Future commitments under the terms of the Debrider License Agreement include:

 

1. At the time Rochal issues a purchase order to its contract manufacturer for the first good manufacturing practice run of the licensed products, the Company will pay Rochal $600,000 in cash.

 

2. Upon FDA clearance of the licensed products, the Company will pay Rochal $500,000 in cash and $1,000,000 which at the Company’s option may be paid in cash or the Company’s common stock, or a combination of cash and the Company’s common stock.

 

3. The Company will pay Rochal a royalty of:

 

a. 4% of net sales of licensed products in countries in which patents are registered

 

b. 2% of net sales of licensed products in countries without patent protection.

 

The minimum annual royalty due to Rochal will be $100,000 beginning with the first full calendar year following the year in which first commercial sales of the licensed products occur and increase by 10% each subsequent calendar year up to a maximum amount of $150,000.

 

4. The Company will pay additional royalty annually based on specific net profit targets from sales of the licensed products, subject to a maximum of $1,000,000 during any calendar year.

 

Unless previously terminated or extended by the parties, the Debrider License Agreement will expire in October 2034.

 

No commercial sales or royalties have been recognized under this agreement as of September 30, 2020.

 

Resorbable Bone Hemostat

 

The Company acquired a patent in 2009 for a resorbable bone hemostat and delivery system for orthopedic bone void fillers.

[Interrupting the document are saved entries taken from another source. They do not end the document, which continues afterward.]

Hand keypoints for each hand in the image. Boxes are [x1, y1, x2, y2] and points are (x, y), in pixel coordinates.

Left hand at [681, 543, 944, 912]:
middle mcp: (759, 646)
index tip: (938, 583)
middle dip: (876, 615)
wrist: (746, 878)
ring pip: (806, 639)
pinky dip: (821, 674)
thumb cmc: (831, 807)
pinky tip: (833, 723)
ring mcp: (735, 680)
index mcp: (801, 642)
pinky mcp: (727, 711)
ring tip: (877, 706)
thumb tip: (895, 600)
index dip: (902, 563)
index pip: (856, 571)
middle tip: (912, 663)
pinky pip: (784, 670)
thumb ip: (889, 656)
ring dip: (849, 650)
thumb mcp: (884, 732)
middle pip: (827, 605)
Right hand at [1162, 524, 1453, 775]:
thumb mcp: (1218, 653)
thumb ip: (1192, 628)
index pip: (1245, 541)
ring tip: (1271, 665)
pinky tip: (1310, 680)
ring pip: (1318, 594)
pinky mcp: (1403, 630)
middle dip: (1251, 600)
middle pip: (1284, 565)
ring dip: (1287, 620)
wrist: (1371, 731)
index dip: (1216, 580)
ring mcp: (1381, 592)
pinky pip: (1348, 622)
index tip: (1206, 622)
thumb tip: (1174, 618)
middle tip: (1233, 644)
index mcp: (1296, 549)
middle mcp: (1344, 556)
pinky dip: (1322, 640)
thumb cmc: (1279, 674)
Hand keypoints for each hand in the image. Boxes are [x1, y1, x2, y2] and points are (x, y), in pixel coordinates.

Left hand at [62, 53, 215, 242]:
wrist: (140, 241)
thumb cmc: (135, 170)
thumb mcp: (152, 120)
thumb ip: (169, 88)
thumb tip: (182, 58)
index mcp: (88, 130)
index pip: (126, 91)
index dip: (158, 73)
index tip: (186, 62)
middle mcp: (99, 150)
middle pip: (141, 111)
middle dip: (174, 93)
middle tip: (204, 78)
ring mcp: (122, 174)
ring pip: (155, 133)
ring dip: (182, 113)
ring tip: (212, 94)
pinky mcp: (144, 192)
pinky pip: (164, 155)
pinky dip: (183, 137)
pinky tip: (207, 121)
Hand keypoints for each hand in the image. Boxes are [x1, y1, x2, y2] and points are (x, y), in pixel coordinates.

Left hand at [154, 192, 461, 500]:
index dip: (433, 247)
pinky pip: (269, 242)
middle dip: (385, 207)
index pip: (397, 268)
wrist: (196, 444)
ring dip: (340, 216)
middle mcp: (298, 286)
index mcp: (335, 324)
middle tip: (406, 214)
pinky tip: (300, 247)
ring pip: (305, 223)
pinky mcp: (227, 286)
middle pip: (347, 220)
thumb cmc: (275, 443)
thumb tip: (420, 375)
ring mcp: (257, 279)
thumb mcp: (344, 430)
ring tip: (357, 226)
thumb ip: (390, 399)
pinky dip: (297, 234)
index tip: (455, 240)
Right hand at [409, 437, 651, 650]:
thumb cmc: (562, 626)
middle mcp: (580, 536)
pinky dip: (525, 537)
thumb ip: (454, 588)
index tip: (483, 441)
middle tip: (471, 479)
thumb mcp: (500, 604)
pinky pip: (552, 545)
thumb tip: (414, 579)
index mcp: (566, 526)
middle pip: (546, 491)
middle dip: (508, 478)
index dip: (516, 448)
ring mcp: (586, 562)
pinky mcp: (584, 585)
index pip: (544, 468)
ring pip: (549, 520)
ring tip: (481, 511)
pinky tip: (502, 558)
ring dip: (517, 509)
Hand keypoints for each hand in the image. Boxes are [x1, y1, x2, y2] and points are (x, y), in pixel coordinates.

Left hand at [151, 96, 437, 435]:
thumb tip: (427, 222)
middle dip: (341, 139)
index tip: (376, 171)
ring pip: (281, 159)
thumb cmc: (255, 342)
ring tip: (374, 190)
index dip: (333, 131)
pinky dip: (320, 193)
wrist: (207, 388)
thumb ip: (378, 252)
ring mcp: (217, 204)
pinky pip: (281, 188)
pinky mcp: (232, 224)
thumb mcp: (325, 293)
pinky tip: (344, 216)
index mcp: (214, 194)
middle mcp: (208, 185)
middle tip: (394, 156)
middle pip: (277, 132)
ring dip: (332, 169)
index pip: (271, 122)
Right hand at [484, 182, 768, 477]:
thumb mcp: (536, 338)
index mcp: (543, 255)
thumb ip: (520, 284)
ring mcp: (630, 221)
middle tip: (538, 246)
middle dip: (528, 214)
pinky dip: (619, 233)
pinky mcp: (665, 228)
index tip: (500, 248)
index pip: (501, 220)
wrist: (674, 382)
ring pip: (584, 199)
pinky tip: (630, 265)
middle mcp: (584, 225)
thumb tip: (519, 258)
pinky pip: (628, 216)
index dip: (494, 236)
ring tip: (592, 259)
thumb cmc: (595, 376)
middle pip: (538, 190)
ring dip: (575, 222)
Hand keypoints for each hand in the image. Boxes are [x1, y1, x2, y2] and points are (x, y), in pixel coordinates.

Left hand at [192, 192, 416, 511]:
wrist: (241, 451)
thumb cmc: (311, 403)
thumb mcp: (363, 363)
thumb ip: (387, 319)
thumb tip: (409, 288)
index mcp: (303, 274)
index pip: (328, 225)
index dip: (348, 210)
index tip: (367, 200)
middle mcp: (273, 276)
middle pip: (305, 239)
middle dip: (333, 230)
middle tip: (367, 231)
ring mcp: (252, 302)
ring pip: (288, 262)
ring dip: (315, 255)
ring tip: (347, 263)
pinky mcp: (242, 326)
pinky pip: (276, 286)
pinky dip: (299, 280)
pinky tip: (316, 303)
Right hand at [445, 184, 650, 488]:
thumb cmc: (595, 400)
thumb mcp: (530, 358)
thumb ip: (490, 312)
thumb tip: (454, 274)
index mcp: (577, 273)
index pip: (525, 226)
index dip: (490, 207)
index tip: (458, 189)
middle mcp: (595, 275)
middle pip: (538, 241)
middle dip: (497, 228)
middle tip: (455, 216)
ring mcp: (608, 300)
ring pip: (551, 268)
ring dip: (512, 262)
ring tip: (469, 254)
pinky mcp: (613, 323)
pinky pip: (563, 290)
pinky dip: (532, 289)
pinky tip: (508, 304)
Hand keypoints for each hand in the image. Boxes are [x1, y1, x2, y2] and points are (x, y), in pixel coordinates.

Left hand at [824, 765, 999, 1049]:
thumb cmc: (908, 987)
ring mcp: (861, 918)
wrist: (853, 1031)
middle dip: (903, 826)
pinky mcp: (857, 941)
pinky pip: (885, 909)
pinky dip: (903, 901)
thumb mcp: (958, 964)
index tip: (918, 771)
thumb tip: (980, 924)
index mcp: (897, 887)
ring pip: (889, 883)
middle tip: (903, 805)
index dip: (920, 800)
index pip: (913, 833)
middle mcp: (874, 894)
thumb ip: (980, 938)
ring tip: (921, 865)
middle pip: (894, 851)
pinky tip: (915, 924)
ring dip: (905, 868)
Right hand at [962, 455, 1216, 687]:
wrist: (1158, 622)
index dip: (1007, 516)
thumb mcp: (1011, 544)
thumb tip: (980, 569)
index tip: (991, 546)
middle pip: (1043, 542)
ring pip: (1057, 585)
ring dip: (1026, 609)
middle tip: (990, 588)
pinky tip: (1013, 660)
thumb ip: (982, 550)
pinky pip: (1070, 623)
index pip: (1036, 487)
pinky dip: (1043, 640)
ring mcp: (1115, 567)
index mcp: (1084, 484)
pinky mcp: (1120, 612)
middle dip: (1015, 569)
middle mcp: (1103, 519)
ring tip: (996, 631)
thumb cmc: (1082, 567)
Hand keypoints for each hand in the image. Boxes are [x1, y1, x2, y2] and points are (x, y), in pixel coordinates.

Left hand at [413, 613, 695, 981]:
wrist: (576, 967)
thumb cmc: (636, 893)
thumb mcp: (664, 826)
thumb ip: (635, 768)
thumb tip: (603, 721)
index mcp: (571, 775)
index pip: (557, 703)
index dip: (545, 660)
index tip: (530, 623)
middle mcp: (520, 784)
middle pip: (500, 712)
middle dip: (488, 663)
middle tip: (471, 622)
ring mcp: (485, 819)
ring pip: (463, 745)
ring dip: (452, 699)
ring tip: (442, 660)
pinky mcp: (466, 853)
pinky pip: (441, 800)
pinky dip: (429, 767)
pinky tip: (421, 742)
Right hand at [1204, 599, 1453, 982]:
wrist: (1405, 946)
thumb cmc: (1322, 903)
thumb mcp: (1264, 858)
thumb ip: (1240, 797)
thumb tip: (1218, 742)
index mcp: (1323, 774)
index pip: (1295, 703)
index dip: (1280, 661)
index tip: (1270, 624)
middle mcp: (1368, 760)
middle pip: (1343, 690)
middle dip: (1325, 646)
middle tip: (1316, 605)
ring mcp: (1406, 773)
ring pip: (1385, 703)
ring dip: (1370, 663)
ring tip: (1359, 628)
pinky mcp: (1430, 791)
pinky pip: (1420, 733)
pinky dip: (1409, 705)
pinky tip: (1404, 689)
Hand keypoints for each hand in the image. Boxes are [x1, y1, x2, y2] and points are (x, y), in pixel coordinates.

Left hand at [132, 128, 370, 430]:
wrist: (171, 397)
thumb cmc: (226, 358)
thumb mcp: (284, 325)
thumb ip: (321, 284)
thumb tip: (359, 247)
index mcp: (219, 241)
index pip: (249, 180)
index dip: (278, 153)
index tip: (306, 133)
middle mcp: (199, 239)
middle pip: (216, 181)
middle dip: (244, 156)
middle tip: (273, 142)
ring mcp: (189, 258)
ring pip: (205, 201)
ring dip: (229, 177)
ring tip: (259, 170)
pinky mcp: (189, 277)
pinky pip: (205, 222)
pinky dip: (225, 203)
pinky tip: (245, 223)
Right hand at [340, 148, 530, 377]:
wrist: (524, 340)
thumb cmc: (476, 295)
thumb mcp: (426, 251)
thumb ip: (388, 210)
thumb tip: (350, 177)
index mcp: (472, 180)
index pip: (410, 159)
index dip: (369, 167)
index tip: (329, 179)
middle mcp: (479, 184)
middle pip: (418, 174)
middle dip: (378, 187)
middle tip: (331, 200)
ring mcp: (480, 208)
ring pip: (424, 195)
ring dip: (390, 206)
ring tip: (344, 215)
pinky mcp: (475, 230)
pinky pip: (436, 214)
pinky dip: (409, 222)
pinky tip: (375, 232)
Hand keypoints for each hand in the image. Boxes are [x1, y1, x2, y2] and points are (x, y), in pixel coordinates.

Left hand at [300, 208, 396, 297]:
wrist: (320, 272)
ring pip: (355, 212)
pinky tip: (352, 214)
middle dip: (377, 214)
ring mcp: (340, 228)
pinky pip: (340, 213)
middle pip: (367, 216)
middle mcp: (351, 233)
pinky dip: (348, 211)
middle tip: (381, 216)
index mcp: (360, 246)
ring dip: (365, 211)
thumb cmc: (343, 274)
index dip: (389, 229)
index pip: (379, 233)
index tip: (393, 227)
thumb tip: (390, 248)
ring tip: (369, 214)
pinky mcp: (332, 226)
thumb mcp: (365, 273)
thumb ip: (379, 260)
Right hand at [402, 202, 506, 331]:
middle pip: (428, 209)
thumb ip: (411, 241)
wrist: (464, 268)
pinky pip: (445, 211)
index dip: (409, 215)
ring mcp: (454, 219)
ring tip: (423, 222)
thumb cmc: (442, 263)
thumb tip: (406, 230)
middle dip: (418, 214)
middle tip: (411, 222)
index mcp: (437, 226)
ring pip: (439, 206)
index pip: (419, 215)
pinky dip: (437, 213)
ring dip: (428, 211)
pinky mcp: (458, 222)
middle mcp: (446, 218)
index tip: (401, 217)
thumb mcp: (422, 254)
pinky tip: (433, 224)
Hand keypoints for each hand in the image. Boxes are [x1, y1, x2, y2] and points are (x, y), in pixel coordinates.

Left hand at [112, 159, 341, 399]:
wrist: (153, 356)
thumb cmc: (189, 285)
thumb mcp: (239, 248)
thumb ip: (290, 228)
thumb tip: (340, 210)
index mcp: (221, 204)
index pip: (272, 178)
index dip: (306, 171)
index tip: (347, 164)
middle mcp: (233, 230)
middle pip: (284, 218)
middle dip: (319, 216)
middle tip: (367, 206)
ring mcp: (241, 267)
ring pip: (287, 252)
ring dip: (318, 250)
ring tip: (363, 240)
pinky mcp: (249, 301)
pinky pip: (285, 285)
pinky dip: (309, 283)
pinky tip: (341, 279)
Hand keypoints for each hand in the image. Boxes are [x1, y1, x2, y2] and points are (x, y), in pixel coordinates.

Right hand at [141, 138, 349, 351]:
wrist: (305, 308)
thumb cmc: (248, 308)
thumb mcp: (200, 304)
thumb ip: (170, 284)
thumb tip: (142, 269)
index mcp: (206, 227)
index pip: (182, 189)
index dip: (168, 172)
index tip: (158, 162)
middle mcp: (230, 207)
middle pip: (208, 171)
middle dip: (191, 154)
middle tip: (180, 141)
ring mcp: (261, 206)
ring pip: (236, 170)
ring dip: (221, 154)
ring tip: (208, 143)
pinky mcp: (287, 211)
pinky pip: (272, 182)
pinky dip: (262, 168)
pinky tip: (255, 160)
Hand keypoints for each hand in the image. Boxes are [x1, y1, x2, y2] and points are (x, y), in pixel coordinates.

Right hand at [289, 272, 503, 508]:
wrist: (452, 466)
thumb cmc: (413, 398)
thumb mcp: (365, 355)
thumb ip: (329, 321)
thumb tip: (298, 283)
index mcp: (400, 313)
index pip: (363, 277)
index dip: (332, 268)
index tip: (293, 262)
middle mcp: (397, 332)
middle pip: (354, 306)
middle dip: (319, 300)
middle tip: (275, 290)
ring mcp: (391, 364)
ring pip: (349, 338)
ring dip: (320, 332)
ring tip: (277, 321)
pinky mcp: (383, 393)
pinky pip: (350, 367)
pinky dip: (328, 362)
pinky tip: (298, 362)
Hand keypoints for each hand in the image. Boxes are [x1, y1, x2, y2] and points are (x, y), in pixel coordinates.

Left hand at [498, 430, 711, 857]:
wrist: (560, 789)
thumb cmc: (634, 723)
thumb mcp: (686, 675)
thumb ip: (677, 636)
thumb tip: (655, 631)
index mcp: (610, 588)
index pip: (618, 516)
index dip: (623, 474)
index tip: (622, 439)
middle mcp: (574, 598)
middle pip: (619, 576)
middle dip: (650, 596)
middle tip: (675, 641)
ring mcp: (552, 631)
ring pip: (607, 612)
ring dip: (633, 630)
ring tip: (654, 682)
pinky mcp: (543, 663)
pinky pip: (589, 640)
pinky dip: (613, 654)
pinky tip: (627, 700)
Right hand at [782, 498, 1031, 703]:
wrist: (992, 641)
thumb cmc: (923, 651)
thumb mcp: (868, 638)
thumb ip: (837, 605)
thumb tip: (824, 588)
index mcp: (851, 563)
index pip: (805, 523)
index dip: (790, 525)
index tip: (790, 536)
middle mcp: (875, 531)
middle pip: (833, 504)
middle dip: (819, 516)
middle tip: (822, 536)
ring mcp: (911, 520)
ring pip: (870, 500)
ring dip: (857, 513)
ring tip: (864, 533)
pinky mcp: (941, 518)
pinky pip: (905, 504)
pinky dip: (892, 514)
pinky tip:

This patent is not part of the Company’s long-term strategic focus. The Company subsequently licensed the patent to a third party to market a bone void filler product for which the Company receives a 3% royalty on product sales over the life of the patent, which expires in 2023, with annual minimum royalties of $201,000. The Company pays two unrelated third parties a combined royalty equal to eight percent (8%) of the Company’s net revenues or minimum royalties generated from products that utilize the Company’s acquired patented bone hemostat and delivery system. To date, royalties received by the Company related to this licensing agreement have not exceeded the annual minimum of $201,000 ($50,250 per quarter). Therefore, the Company’s annual royalty obligation under the terms of the license agreement has been $16,080 ($4,020 per quarter).

 

OTHER COMMITMENTS

 

At the time of the formation of Sanara Pulsar, it and WCS entered into a supply agreement whereby Sanara Pulsar became the exclusive distributor in the United States of certain wound care products that utilize intellectual property developed and owned by WCS. In 2019, the Company advanced to WCS $200,000 and recorded the payment as a reduction of non-controlling interests. In the event WCS’s Form K-l from Sanara Pulsar for the year 2020 does not allocate to WCS net income of at least $200,000 (the “Target Net Income”), then Cellerate, LLC will, within 30 days after such determination, pay WCS the amount of funds representing the difference between the Target Net Income and the actual amount of net income shown on WCS’s Form K-1 for the year 2020. For each of the years 2021 through 2024 the Target Net Income will increase by 10%, and in the event WCS’s Form K-1 for any of those years does not allocate to WCS net income in an amount at least equal to the Target Net Income for such year, then Cellerate, LLC will, within 30 days after such determination, pay WCS the amount of funds representing the difference between the Target Net Income and the actual amount of net income shown on WCS’s Form K-1 for the applicable year. All other distributions made by Sanara Pulsar to its members, not including tax distributions, will be made exclusively to Cellerate, LLC until such time as Cellerate, LLC has received an amount of distributions equal to all such advances to WCS.